Les tumeurs de l'apex pulmonaire s'accompagnant d'une lyse de la première côte, d'un syndrome radiculaire C8-D1, ou d'un syndrome de Claude Bernard-Hörner, réalisent typiquement un syndrome de Pancoast et Tobias.13,14
Il s'agit de tumeurs rares, de diagnostic difficile malgré une symptomatologie parlante ; la radiographie pulmonaire peut être subnormale avec un simple épaississement de la plèvre apicale expliquant des diagnostics tardifs qui vont limiter les possibilités thérapeutiques.
Les tumeurs associées à un syndrome de Pancoast et Tobias sont souvent résécables ; l'intervention chirurgicale assure non seulement un bon contrôle de la symptomatologie douloureuse mais également les meilleures chances de guérison.
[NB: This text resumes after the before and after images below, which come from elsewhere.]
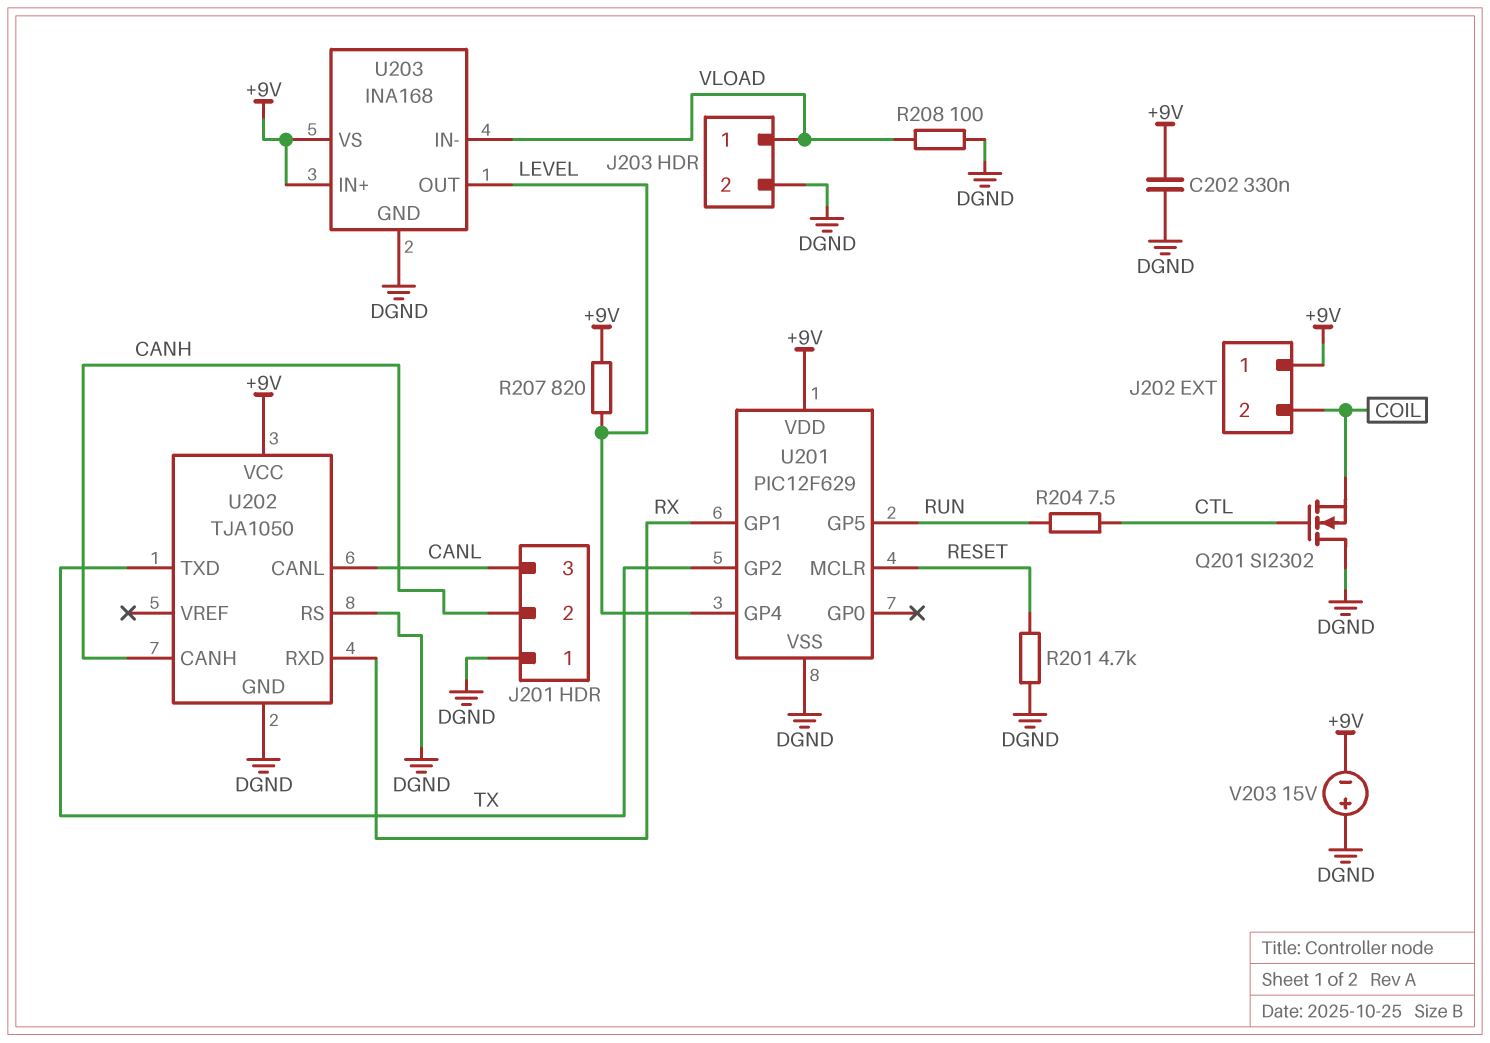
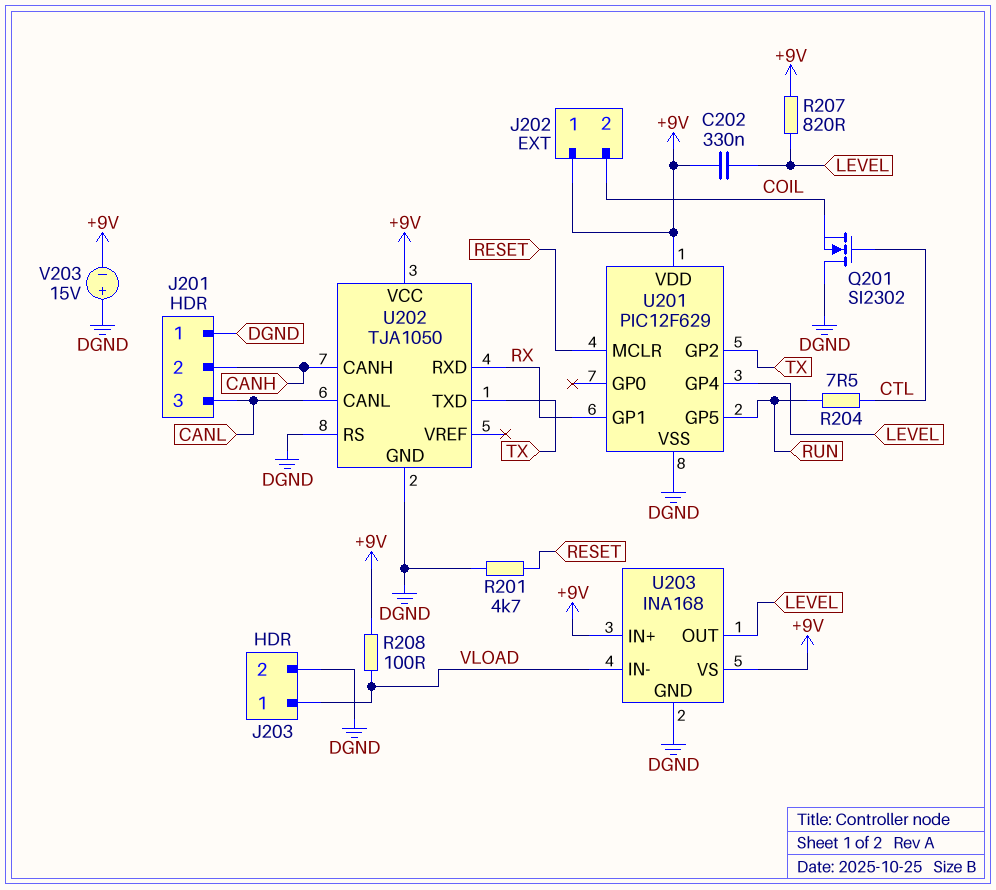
C202: 330nF (+9V, DGND) -> 330nF (+9V, LEVEL)
R208: 100 (DGND, VLOAD) -> 100 (+9V, VLOAD)

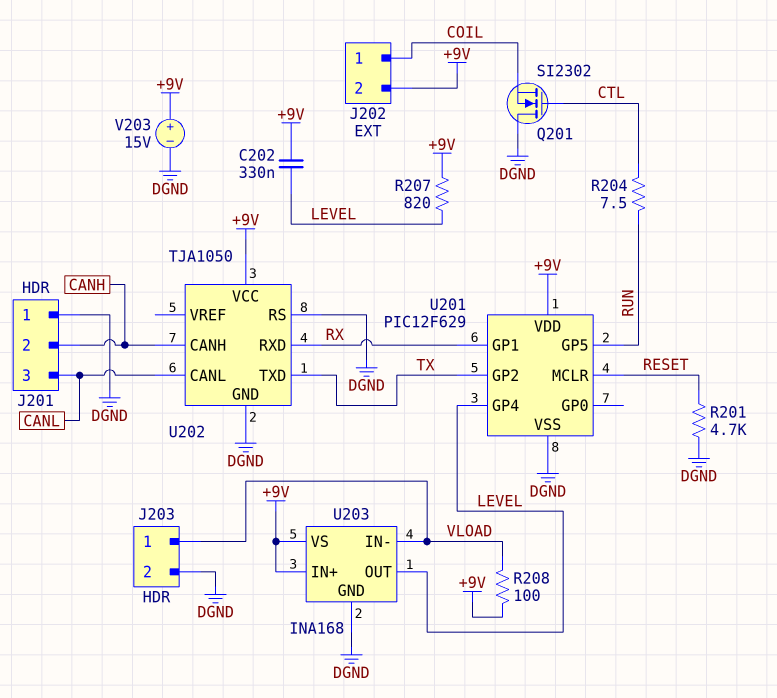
J202 pin 1: +9V -> COIL
J202 pin 2: COIL -> +9V
V203: 15V (plus DGND, minus +9V) -> 15V (plus +9V, minus DGND)

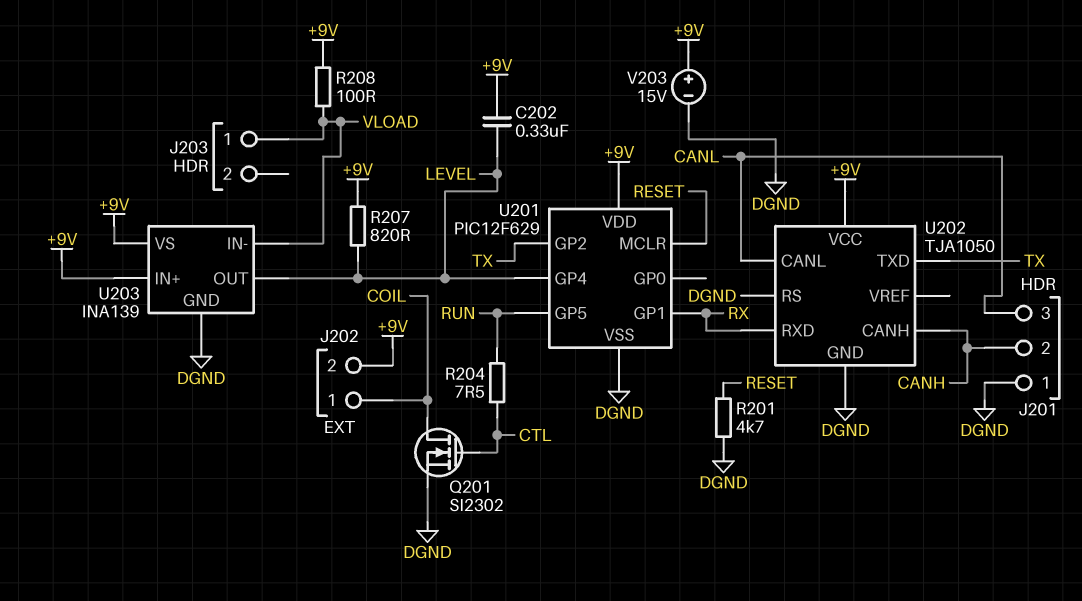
J203 pin 2: DGND -> none
Q201: NMOS SI2302 (G CTL, D DGND, S COIL) -> NMOS SI2302 (G CTL, D COIL, S DGND)
U203: INA168 -> INA139

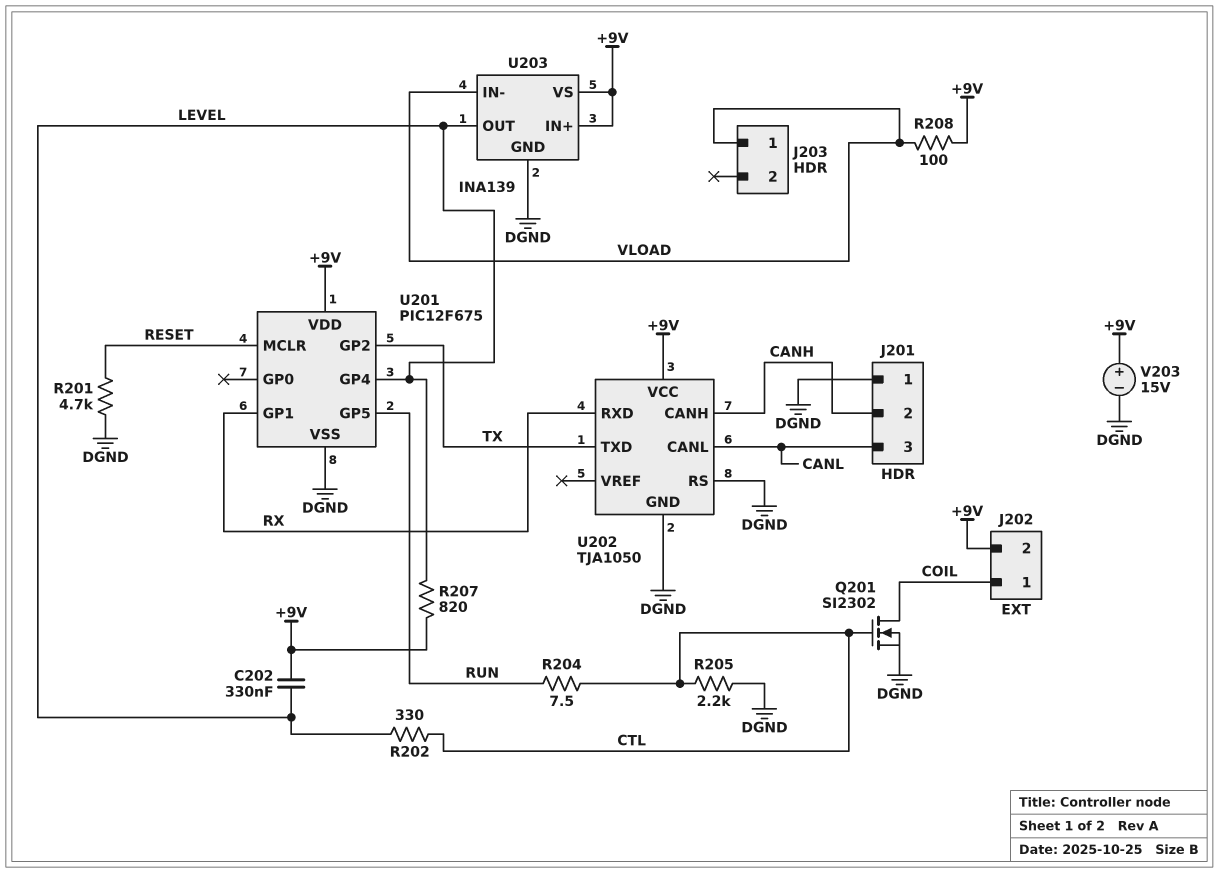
R202: none -> 330 (CTL, LEVEL)
R205: none -> 2.2k (CTL, DGND)
U201: PIC12F629 -> PIC12F675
La résection de ces tumeurs de l'apex nécessite parfois un double abord avec une voie cervicale pour libérer la tumeur apicale des éléments vasculo-nerveux du défilé cervico-thoracique, et une voie d'abord thoracique classique pour réaliser l'exérèse parenchymateuse en règle associée à une pariétectomie apicale.
Nous avons opéré 57 patients porteurs d'un syndrome de Pancoast et Tobias ces douze dernières années. Vingt-trois patients ont été opérés par une voie d'abord purement thoracique, 33 par une double voie d'abord cervico-thoracique et un par une voie cervicale isolée. Les exérèses ont souvent été élargies (15 sacrifices de la racine nerveuse D1, 3 résections de l'artère sous-clavière, 3 résections de la veine sous-clavière, 13 résections de branches artérielles de l'artère sous-clavière et 4 résections vertébrales). Sur le plan histologique, 48 patients étaient N0, 3 patients N1 et 6 patients N2. L'amélioration de la symptomatologie douloureuse a été obtenue dans la majorité des cas. La survie à cinq ans a été de 38% en cas d'exérèse complète alors que tous les patients n'ayant pu avoir qu'une exérèse incomplète sont décédés dans les deux ans.
Un envahissement médiastinal ou pariétal n'exclut pas toute possibilité opératoire, la résection chirurgicale est dans ces cas, intégrée à une approche multidisciplinaire. La sélection des indications opératoires dans ces cas reste difficile.